If there is something wrong, if his mind - his mind! - previously slipped a notch under pressure, then now he is reasserting control. He has felt transcendent, glorious, and that energy is still with him, black and wild now, ever fiercer. Tar-thick, choking, a simultaneous electric intensity beyond the heights of cocaine and still building. It is a joy to see John again. Sherlock kissed him, they remade the world, but still the pressure in his head is winding tighter. He will crack - no. He will think. If for some reason his intellectual self-control failed in Vegas, then he has it back now.
This ancient chamber bears the traces of a hundred lives, so Sherlock scans the walls, putting himself through the trifling exercise of reading the crises and mundanities scarred into the stone. That done, and his point proven, his mind is a little quieter. Whatever is happening to him, be it delayed shock or a petty stress reaction, it is not all-consuming.
He hoists John’s backpack onto the sofa and rifles through it. He needs John, for more than just loaded glances. John will hold him, John will hurt him and distract him and yes, Sherlock wants to be good for John too. The last three months were clearly not enjoyable for his friend. That was partially Sherlock’s doing.

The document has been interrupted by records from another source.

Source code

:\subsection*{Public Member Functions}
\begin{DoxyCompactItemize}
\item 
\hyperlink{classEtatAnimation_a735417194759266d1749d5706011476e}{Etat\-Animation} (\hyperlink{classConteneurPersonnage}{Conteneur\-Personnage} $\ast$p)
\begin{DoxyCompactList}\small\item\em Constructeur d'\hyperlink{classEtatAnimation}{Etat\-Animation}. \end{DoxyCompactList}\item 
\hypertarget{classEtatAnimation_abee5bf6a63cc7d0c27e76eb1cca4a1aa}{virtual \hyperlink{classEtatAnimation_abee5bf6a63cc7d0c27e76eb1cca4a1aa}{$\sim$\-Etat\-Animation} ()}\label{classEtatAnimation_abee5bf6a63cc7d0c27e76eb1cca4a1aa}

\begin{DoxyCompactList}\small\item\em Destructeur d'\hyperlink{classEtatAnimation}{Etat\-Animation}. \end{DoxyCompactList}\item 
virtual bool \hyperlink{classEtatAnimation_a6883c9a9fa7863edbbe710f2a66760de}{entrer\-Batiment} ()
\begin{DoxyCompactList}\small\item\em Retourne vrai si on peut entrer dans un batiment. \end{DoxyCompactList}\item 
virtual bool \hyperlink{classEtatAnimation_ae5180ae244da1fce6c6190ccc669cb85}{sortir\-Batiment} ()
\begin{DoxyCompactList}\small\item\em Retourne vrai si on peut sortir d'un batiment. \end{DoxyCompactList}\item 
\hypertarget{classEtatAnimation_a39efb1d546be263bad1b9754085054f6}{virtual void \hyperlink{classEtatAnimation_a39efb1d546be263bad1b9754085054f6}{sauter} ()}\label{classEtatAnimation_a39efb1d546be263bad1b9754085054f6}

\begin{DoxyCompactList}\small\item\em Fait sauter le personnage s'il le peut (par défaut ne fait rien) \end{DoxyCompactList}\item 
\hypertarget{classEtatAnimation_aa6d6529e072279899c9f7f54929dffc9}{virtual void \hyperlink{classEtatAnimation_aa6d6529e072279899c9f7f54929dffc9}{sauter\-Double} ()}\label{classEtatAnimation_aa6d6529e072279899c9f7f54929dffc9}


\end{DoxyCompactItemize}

What he finds in the backpack gratifies him beyond expectations: a familiar set of four leather cuffs with their accompanying padlocks. John’s choice to bring Sherlock’s own kit is rather sentimental, but Sherlock is not currently inclined to ridicule. He divests himself of the ridiculous tee-shirt and baggy trousers and throws them behind the TV. Stripping entirely would drive the point further but he decides this might be too much for John, who likes to pretend conventionality as a prelude to doing what he wants.
When John comes plodding barefoot up the stairs, wrapped tightly in a towel and staring ahead with a vacuous expression, he finds Sherlock standing in the middle of the living room, the bundle of leather and locks in one outstretched hand.
John freezes. His eyes go from Sherlock to the cuffs and back.
‘OK…’ he says.
Sherlock considers the syllable. Its content was neutral, but the tone not as enthusiastic as he requires.
‘I found them in your bag,’ he says, putting everything he has into sounding reasonable, nice, civil, even fucking flirtatious, damn it. If John doesn’t do this for him, Sherlock will shatter with need. Doesn’t John see?
‘Evidently,’ says John, nodding. ‘Well, I suppose I went through your room to find them in the first place, so technically we’re even. But have you forgotten that we’re on the run from professional killers and we should probably be discussing what we do about it?’ He shakes his head. ‘Magnesium, Sherlock. How much coke are you doing?’